We released an update to this definitive collection of MahJongg Solitaire, tile matching, and puzzles, which contains 55 games and 300 layouts, on September 25, for Windows (PGMJ 2.41) and Mac OS X (PGMJME 2.02).
The company attended the inaugural ISVCon conference (renamed from Software Industry Conference) in Reno, Nevada, and I presented Quality Assurance for Small Software Publishers and also spoke on the How Games are Different panel.
We released another major update to this largest collection of Solitaire games for Mac, adding 25 new games for a total of 400 games (plus 60 bonus games), on November 27, for Mac OS X 10.4/Tiger through (current) 10.8/Mountain Lion (after the releases of PGSME 2.30/2.32/2.33/2.34/2.36/2.38 earlier in the year).
In January, our company celebrated its 30th ANNIVERSARY, making us “The Most Venerable Independent Game Developer in the World.” (It may be a bit of hyperbole, but we have been doing this since well before many “indie developers” were even born.)
What Went Right
Digital Gamecraft has remained a full-time independent game development company for the 18th consecutive full year (stretching back into 1994, as Sophisticated Software Systems). Some internal projects, including Demolish!
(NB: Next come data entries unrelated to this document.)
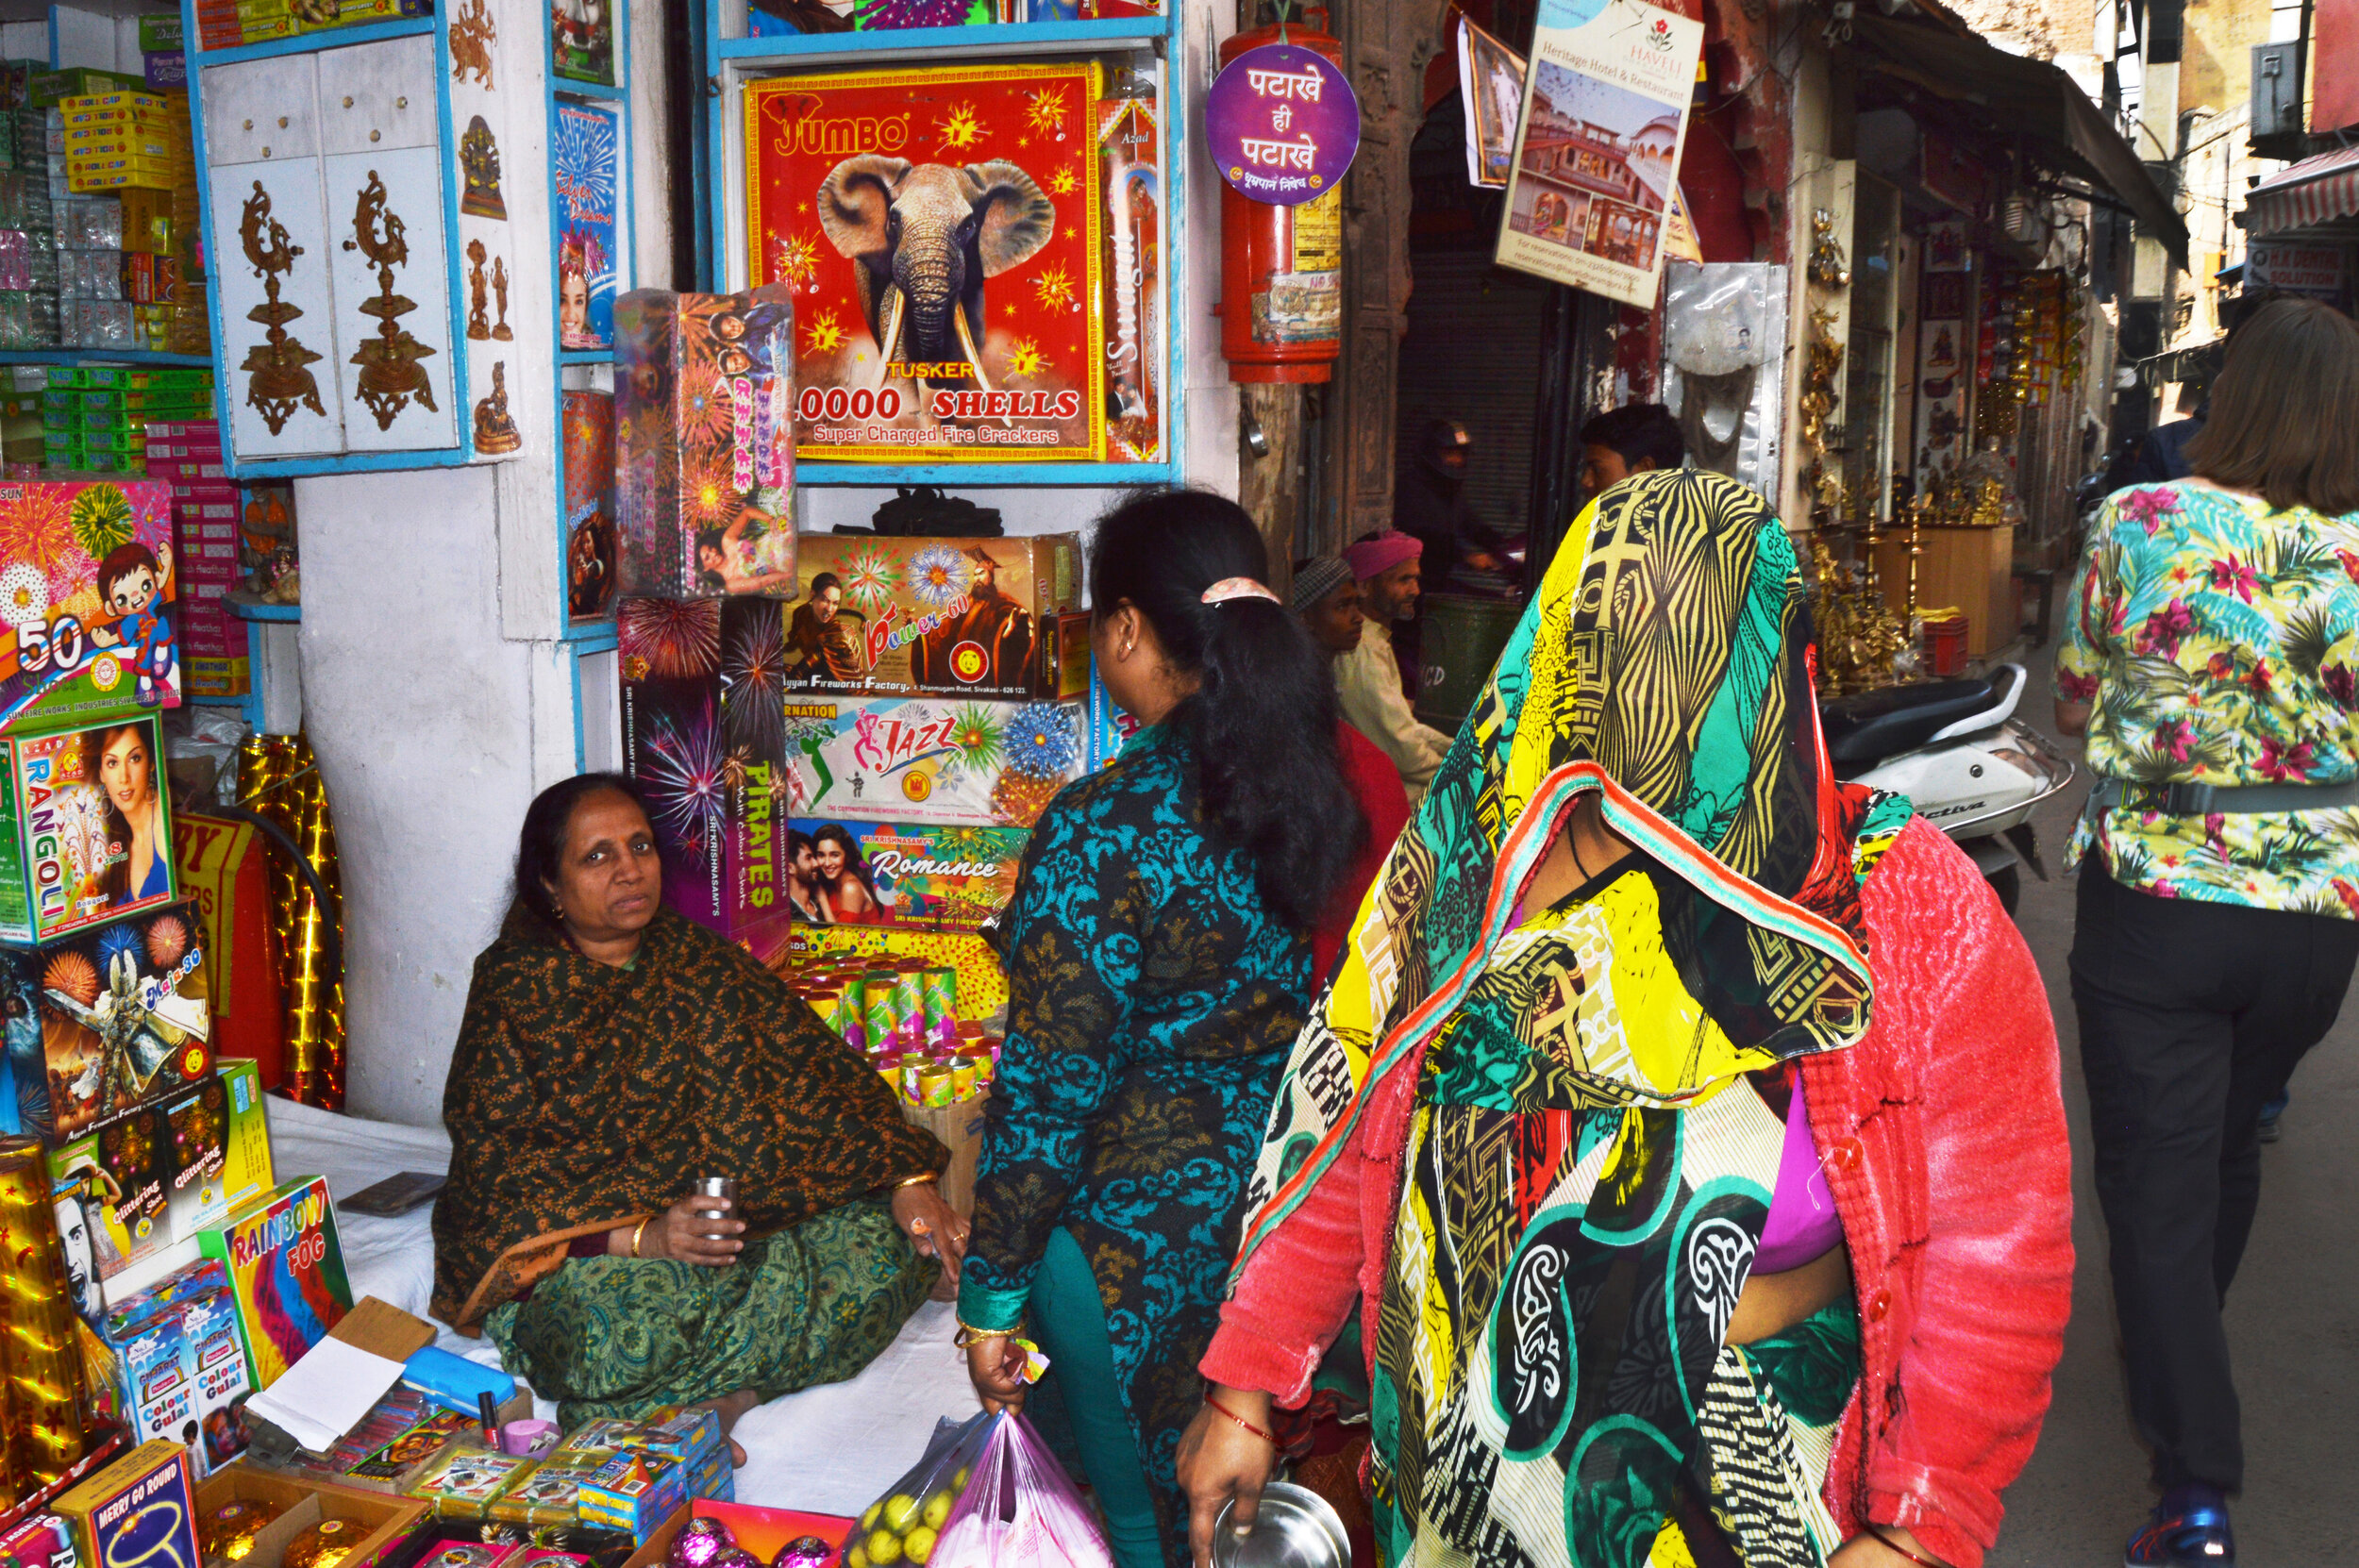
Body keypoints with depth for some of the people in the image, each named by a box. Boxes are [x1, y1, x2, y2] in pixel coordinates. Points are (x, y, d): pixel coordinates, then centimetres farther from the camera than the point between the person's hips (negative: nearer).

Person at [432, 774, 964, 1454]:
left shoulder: (699, 959, 9)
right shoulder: (512, 990, -3)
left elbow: (815, 1069, 3)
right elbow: (497, 1168, -12)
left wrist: (909, 1178, -11)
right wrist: (640, 1236, -28)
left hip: (731, 1214, 5)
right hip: (585, 1241, -5)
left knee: (893, 1235, -17)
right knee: (617, 1319, -39)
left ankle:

Pairs, have made huge strides, and we have multiple iOS projects poised to release early in 2013, while maintaining our expertise in Windows and Mac OS X platforms and adding others (to be announced).
Product development was really solid for the entire year, and our strong association with Goodsol Development continued, as evidenced by the numbers: 18 SKUs published (plus two quiet updates), 16 closed beta versions, 6 internal (alpha) versions, and 3 more updates pending release. That is a SKU/update shipped about every 8 calendar days, on average, not at all bad for a small company. A new development/release schedule for Pretty Good Solitaire Mac Edition is more efficient and working well (so far).
What Went Wrong
The heavy release schedule of various Solitaire games on multiple platforms took a toll on the resources (mostly time) available for other projects, compounded by the several weeks of hardware and system failures and recovery, so Demolish! Pairs was delayed (again) until early 2013. Marketing efforts are nascent as well.
Despite the improved release schedule, desktop sales have not lived up to expectations, based on results from previous years, so some rethinking and second-guessing has taken place. In particular, the division of effort between (tried and true) desktop development and (less reliable) mobile development (for lower price points) is a matter of some risk.
On balance, I awarded a grade of B for overall performance in 2012. Although specific tasks, especially the intention of shipping a new Digital Gamecraft product, were not fulfilled, the entire year was fully productive and reestablished forward momentum after a disappointing 2011. This also takes into consideration progress on a number of projects that do not (yet) figure into the published release schedule.
We are capable of an A+ grade in 2013, so that is clearly the goal.